§ **Aim of the task**
Reproduce the following material verbatim, line by line, leaving out the pictures.

====== Data provided

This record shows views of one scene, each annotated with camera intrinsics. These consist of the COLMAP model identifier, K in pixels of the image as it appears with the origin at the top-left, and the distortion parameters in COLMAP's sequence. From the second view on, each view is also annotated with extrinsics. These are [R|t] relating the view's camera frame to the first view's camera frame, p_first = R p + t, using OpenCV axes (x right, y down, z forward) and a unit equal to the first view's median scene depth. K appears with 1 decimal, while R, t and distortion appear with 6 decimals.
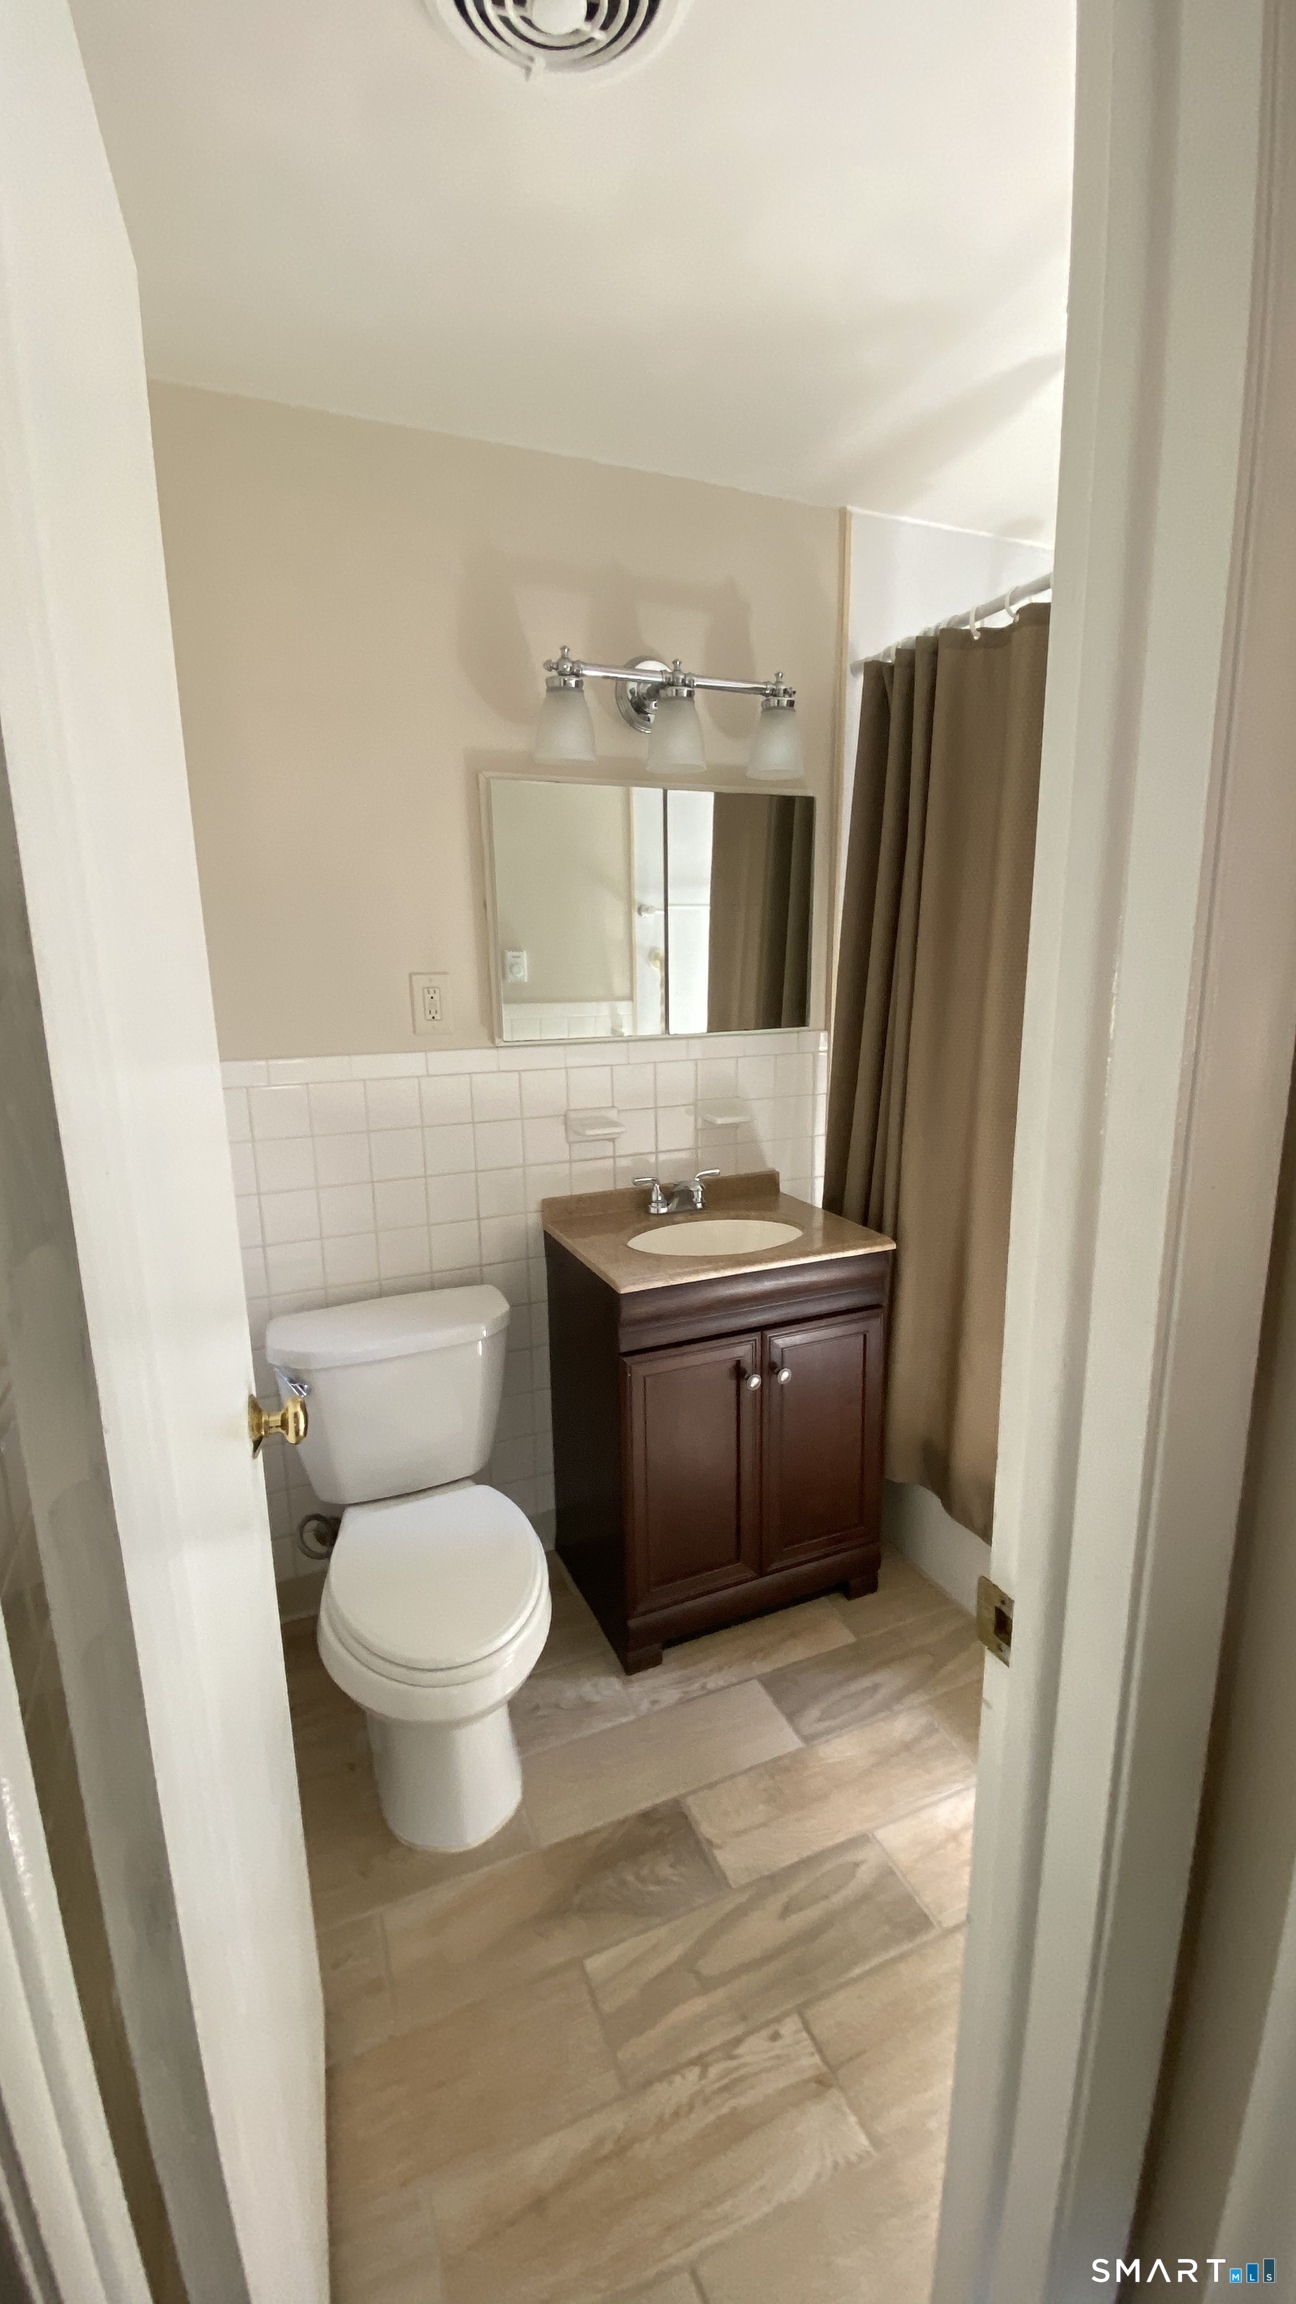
lens RADIAL K [[929.8, 0, 646.9], [0, 929.8, 1150.3], [0, 0, 1]] dist [0.013226, -0.019479]
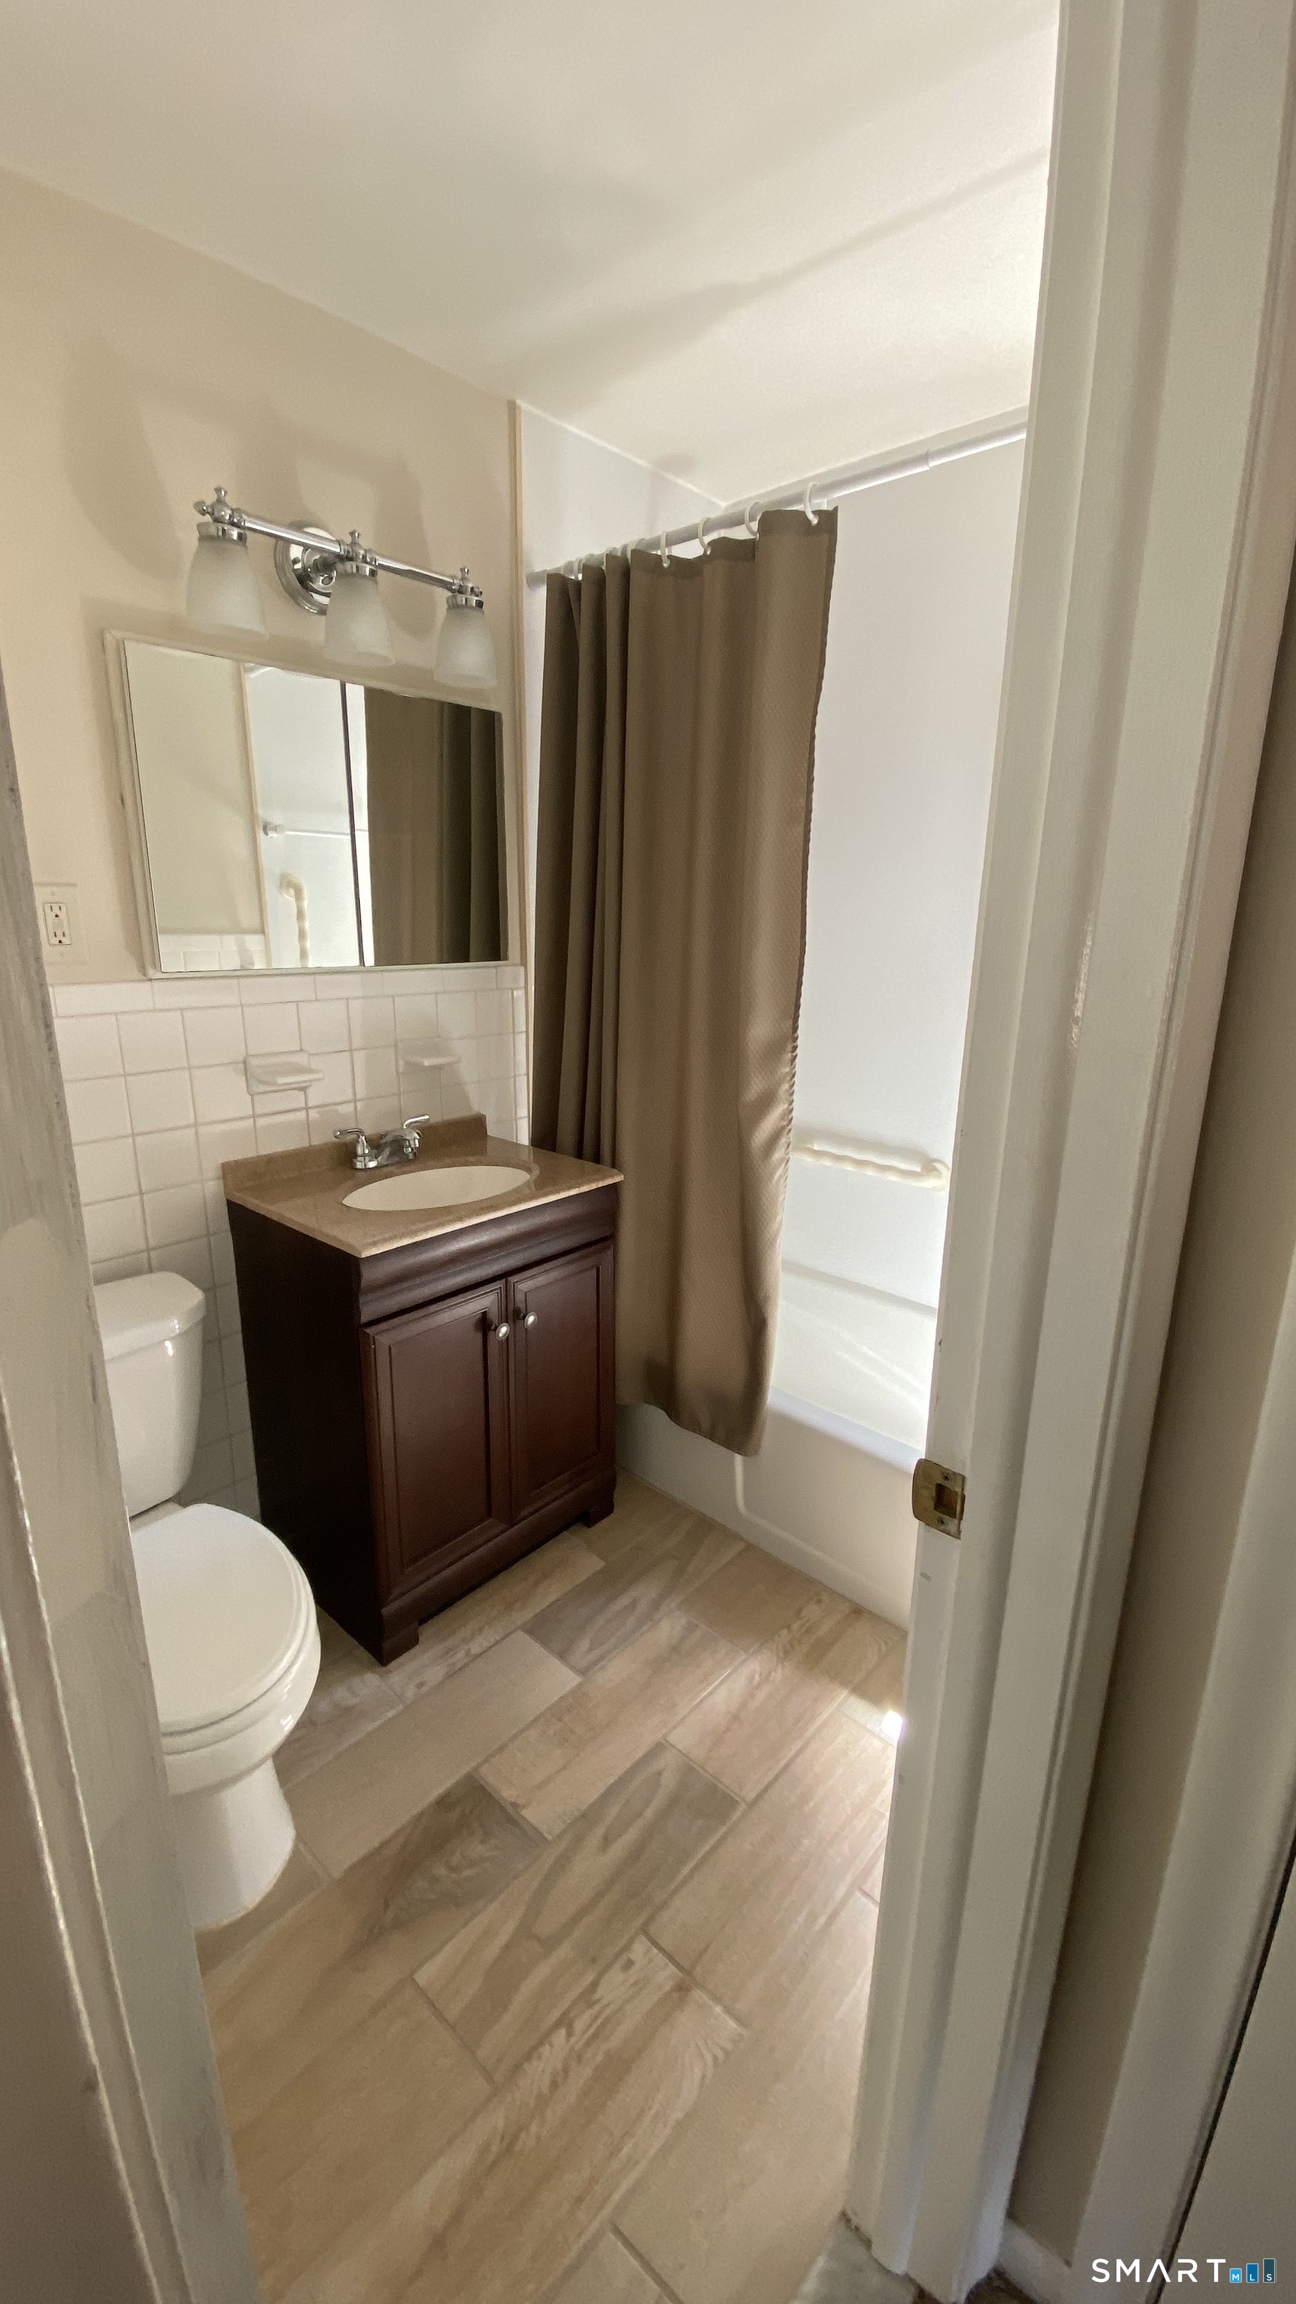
lens RADIAL K [[929.8, 0, 646.9], [0, 929.8, 1150.3], [0, 0, 1]] dist [0.013226, -0.019479]
pose [[0.907205, -0.081274, 0.412764, -0.125832], [0.057012, 0.995861, 0.070781, 0.003253], [-0.416808, -0.040680, 0.908084, 0.074158]]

============

§ **Written answer**
This record shows views of one scene, each annotated with camera intrinsics. These consist of the COLMAP model identifier, K in pixels of the image as it appears with the origin at the top-left, and the distortion parameters in COLMAP's sequence. From the second view on, each view is also annotated with extrinsics. These are [R|t] relating the view's camera frame to the first view's camera frame, p_first = R p + t, using OpenCV axes (x right, y down, z forward) and a unit equal to the first view's median scene depth. K appears with 1 decimal, while R, t and distortion appear with 6 decimals.
lens RADIAL K [[929.8, 0, 646.9], [0, 929.8, 1150.3], [0, 0, 1]] dist [0.013226, -0.019479]
lens RADIAL K [[929.8, 0, 646.9], [0, 929.8, 1150.3], [0, 0, 1]] dist [0.013226, -0.019479]
pose [[0.907205, -0.081274, 0.412764, -0.125832], [0.057012, 0.995861, 0.070781, 0.003253], [-0.416808, -0.040680, 0.908084, 0.074158]]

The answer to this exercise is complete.